Woodrow Wilson: Moral Imperialism
Wilson appointed William Jennings Bryan (an anti-imperialist) as Secretary of State.
Despite promising a new moral direction, Wilson presided over more military interventions in Latin America (Haiti, Dominican Republic, Mexico) than any predecessor, believing it was America's duty to teach others "to elect good men."
Section 3: The Great War and American Neutrality
Outbreak of World War I (1914)
Triggered by the assassination of Archduke Franz Ferdinand; involved the Allies (Britain, France, Russia, Italy) vs. the Central Powers (Germany, Austria-Hungary, Ottoman Empire).
The war introduced mechanized slaughter: submarines, airplanes, tanks, and poison gas (depicted in Sargent's Gassed).
The Road to Intervention
Neutrality: Wilson initially claimed the U.S. was "neutral in thought as well as action."
Lusitania (1915): German submarine (U-boat) sank the British liner, killing 124 Americans. This shifted public opinion toward preparedness.
Zimmermann Telegram (1917): A secret German message to Mexico proposing an alliance against the U.S. in exchange for recovering lost territory (TX, NM, AZ).
Declaration of War: April 1917, Wilson asked Congress for war to make the world "safe for democracy."
Section 4: The War at Home: Mobilization and Civil Liberties
Government Expansion
War Industries Board: Oversaw all elements of war production, from raw materials to prices.
Committee on Public Information (CPI): Led by George Creel, used 75 million pamphlets and "Four-Minute Men" to flood the U.S. with pro-war propaganda.
The Suppression of Dissent
Espionage Act (1917): Prohibited spying and interfering with the draft.
Sedition Act (1918): Made it a crime to speak or print statements critical of the government or the war effort.
Eugene V. Debs: Sentenced to 10 years in prison for an anti-war speech; he ran for president from his jail cell in 1920.
The Great Migration and Racial Conflict
Half a million African Americans moved from the South to Northern cities seeking industrial jobs.
This led to violent backlashes, including the East St. Louis riots (1917) and the Chicago Race Riot (1919).
Section 5: 1919: A Watershed Year
Wilson’s Fourteen Points: His blueprint for a new world order, including a "League of Nations" to mediate disputes.
Treaty of Versailles: Officially ended the war but forced Germany to pay $33 billion in reparations and accept "war guilt," creating lasting resentment.

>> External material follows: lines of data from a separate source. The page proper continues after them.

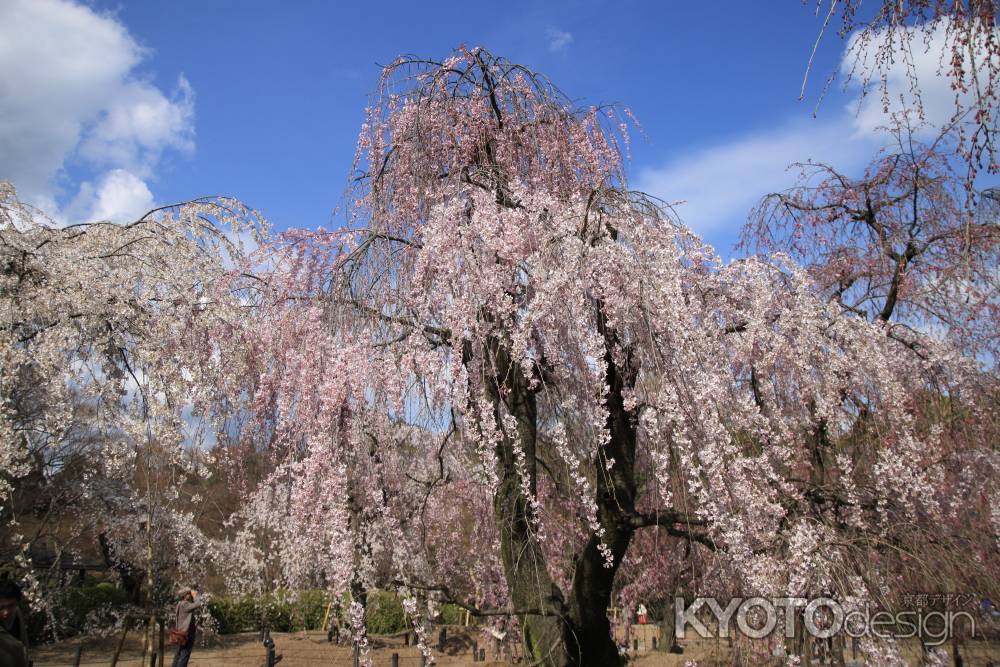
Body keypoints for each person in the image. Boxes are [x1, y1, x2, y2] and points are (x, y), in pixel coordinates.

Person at [171, 586, 205, 667]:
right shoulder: (185, 604)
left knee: (178, 654)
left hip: (180, 633)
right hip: (186, 634)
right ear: (185, 595)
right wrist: (195, 596)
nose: (191, 594)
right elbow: (198, 604)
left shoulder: (180, 604)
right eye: (189, 593)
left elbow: (193, 605)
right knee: (184, 656)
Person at [0, 580, 27, 667]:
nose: (6, 612)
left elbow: (24, 643)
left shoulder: (17, 615)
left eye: (11, 606)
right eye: (1, 608)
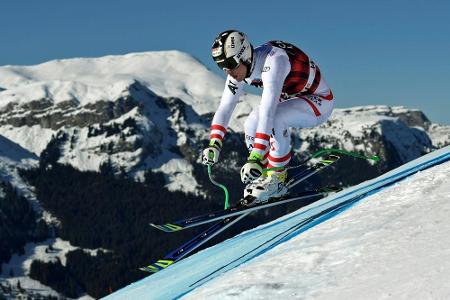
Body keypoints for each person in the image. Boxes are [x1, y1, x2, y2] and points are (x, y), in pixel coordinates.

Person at [202, 30, 334, 206]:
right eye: (222, 67)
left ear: (245, 56)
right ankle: (264, 175)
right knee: (250, 124)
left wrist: (255, 157)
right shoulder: (240, 68)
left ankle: (277, 178)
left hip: (318, 101)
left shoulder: (274, 60)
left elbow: (268, 111)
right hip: (294, 98)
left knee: (276, 118)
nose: (229, 73)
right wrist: (214, 143)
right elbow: (225, 107)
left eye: (231, 65)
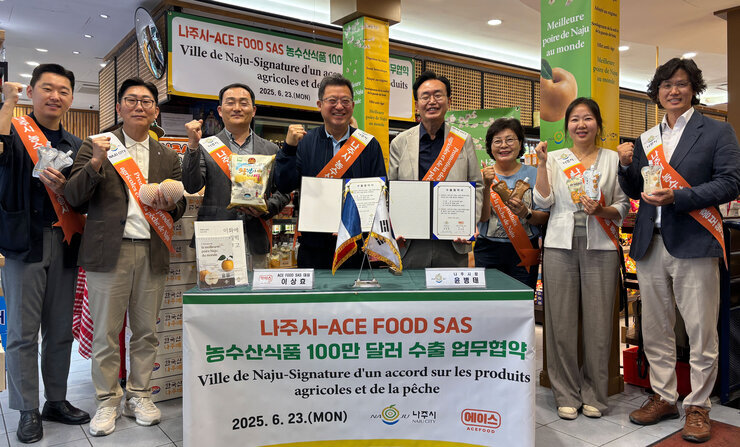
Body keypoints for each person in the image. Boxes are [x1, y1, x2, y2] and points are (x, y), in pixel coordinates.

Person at [618, 58, 740, 443]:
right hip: (649, 243)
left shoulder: (717, 131)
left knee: (701, 330)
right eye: (667, 85)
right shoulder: (646, 139)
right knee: (655, 327)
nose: (674, 91)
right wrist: (625, 166)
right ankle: (664, 396)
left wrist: (680, 197)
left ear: (693, 89)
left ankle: (699, 405)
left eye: (682, 84)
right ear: (657, 92)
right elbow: (635, 187)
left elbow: (730, 182)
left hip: (695, 241)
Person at [65, 78, 186, 437]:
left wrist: (170, 205)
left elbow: (179, 206)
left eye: (146, 101)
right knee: (105, 332)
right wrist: (96, 162)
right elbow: (73, 197)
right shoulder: (97, 145)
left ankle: (140, 395)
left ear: (156, 110)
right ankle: (106, 401)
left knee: (146, 332)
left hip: (151, 250)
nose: (139, 106)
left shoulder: (167, 155)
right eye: (131, 100)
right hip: (108, 253)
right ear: (118, 107)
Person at [0, 64, 90, 443]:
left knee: (60, 330)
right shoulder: (13, 132)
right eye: (47, 88)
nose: (55, 96)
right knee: (23, 333)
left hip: (66, 244)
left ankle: (56, 400)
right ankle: (27, 409)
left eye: (63, 91)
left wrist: (70, 187)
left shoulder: (76, 144)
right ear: (32, 92)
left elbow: (84, 197)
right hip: (24, 243)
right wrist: (7, 103)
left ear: (71, 98)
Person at [533, 97, 629, 420]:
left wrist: (602, 210)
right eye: (575, 119)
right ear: (567, 127)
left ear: (598, 124)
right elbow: (543, 201)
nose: (581, 124)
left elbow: (623, 204)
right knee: (560, 322)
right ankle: (565, 393)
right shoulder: (554, 158)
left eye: (587, 118)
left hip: (600, 245)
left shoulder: (612, 159)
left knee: (600, 323)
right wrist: (541, 165)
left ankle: (595, 394)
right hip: (559, 245)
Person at [274, 73, 386, 269]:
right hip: (314, 247)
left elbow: (380, 194)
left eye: (345, 101)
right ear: (319, 105)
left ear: (353, 105)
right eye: (332, 100)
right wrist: (289, 149)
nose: (339, 106)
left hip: (357, 247)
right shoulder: (305, 142)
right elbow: (284, 184)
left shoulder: (369, 145)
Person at [182, 83, 289, 268]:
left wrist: (267, 208)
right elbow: (192, 186)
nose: (237, 108)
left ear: (253, 110)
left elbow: (284, 190)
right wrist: (192, 146)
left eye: (244, 103)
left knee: (255, 288)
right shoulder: (205, 146)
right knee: (215, 286)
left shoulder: (270, 149)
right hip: (215, 239)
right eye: (230, 102)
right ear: (220, 110)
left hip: (256, 239)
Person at [388, 70, 483, 267]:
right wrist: (392, 225)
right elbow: (391, 189)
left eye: (438, 95)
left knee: (451, 288)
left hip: (453, 241)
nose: (432, 101)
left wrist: (468, 223)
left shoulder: (463, 141)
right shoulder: (400, 143)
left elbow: (477, 186)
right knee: (411, 287)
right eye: (425, 97)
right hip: (411, 242)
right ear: (417, 105)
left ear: (449, 101)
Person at [477, 118, 549, 287]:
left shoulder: (535, 174)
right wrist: (486, 186)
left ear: (520, 143)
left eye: (510, 140)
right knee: (488, 299)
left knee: (522, 300)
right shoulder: (482, 175)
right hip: (488, 250)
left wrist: (526, 213)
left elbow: (544, 216)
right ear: (490, 146)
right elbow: (483, 218)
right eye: (497, 141)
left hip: (525, 250)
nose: (504, 146)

The Red Scare: Post-war strike waves and the Russian Revolution led to a fear of communism, resulting in the Palmer Raids (deportation of radical immigrants).
The Failure of the League: The U.S. Senate, led by Henry Cabot Lodge, refused to ratify the Treaty of Versailles, fearing the League of Nations would limit American sovereignty. The U.S. retreated into isolationism.
Cornell Notes Synthesis
Cues & Questions | Notes Section Summaries |
|---|---|
How did Stead define American power? | American power was defined by commercial and cultural influence rather than traditional military conquest. |
What was the Roosevelt Corollary? | It authorized U.S. military intervention in Latin America to ensure political and economic stability (International Police Power). |
Why did Wilson enter WWI? | Primarily due to German submarine warfare, the Zimmermann Telegram, and the desire to shape the post-war peace according to democratic ideals. |
What were the CPI and Sedition Act? | The CPI managed pro-war propaganda; the Sedition Act criminalized anti-war speech, showing the erosion of civil liberties during wartime. |
Why did 1919 matter? | It marked the end of the war, the start of the Red Scare, and the rejection of the League of Nations by the U.S. Senate. |
Summary:
Between 1916 and 1920, the United States transitioned from a neutral observer to a decisive global power. Under Progressive leadership, the federal government expanded its reach both domestically (through war mobilization and suppression of dissent) and internationally (through the Panama Canal and intervention in Europe). Although Wilson’s Fourteen Points sought a moral world order, the harsh Treaty of Versailles and the U.S. Senate's rejection of the League of Nations led to a period of disillusionment, racial tension, and a return to isolationism in the 1920s.